┌─ EXERCISE INPUTS

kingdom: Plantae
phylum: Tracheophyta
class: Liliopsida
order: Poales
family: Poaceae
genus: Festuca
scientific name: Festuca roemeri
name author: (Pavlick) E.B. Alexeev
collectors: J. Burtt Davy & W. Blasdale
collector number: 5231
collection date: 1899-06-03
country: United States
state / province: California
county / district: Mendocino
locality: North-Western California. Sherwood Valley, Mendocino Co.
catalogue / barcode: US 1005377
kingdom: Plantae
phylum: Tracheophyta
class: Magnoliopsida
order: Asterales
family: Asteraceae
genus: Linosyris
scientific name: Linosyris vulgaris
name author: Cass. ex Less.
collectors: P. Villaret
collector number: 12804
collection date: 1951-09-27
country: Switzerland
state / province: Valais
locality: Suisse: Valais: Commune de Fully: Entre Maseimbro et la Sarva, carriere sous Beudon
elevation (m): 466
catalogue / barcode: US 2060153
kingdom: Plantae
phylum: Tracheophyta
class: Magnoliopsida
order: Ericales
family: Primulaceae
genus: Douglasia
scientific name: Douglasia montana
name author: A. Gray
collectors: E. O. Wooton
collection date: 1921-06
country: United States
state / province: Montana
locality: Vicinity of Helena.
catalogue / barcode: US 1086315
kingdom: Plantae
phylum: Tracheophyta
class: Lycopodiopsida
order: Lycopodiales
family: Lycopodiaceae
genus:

└─

Set out the lines above as a numbered list, leaving out any blank ones.

# TASK RESULT
1. kingdom: Plantae
2. phylum: Tracheophyta
3. class: Liliopsida
4. order: Poales
5. family: Poaceae
6. genus: Festuca
7. scientific name: Festuca roemeri
8. name author: (Pavlick) E.B. Alexeev
9. collectors: J. Burtt Davy & W. Blasdale
10. collector number: 5231
11. collection date: 1899-06-03
12. country: United States
13. state / province: California
14. county / district: Mendocino
15. locality: North-Western California. Sherwood Valley, Mendocino Co.
16. catalogue / barcode: US 1005377
17. kingdom: Plantae
18. phylum: Tracheophyta
19. class: Magnoliopsida
20. order: Asterales
21. family: Asteraceae
22. genus: Linosyris
23. scientific name: Linosyris vulgaris
24. name author: Cass. ex Less.
25. collectors: P. Villaret
26. collector number: 12804
27. collection date: 1951-09-27
28. country: Switzerland
29. state / province: Valais
30. locality: Suisse: Valais: Commune de Fully: Entre Maseimbro et la Sarva, carriere sous Beudon
31. elevation (m): 466
32. catalogue / barcode: US 2060153
33. kingdom: Plantae
34. phylum: Tracheophyta
35. class: Magnoliopsida
36. order: Ericales
37. family: Primulaceae
38. genus: Douglasia
39. scientific name: Douglasia montana
40. name author: A. Gray
41. collectors: E. O. Wooton
42. collection date: 1921-06
43. country: United States
44. state / province: Montana
45. locality: Vicinity of Helena.
46. catalogue / barcode: US 1086315
47. kingdom: Plantae
48. phylum: Tracheophyta
49. class: Lycopodiopsida
50. order: Lycopodiales
51. family: Lycopodiaceae
52. genus:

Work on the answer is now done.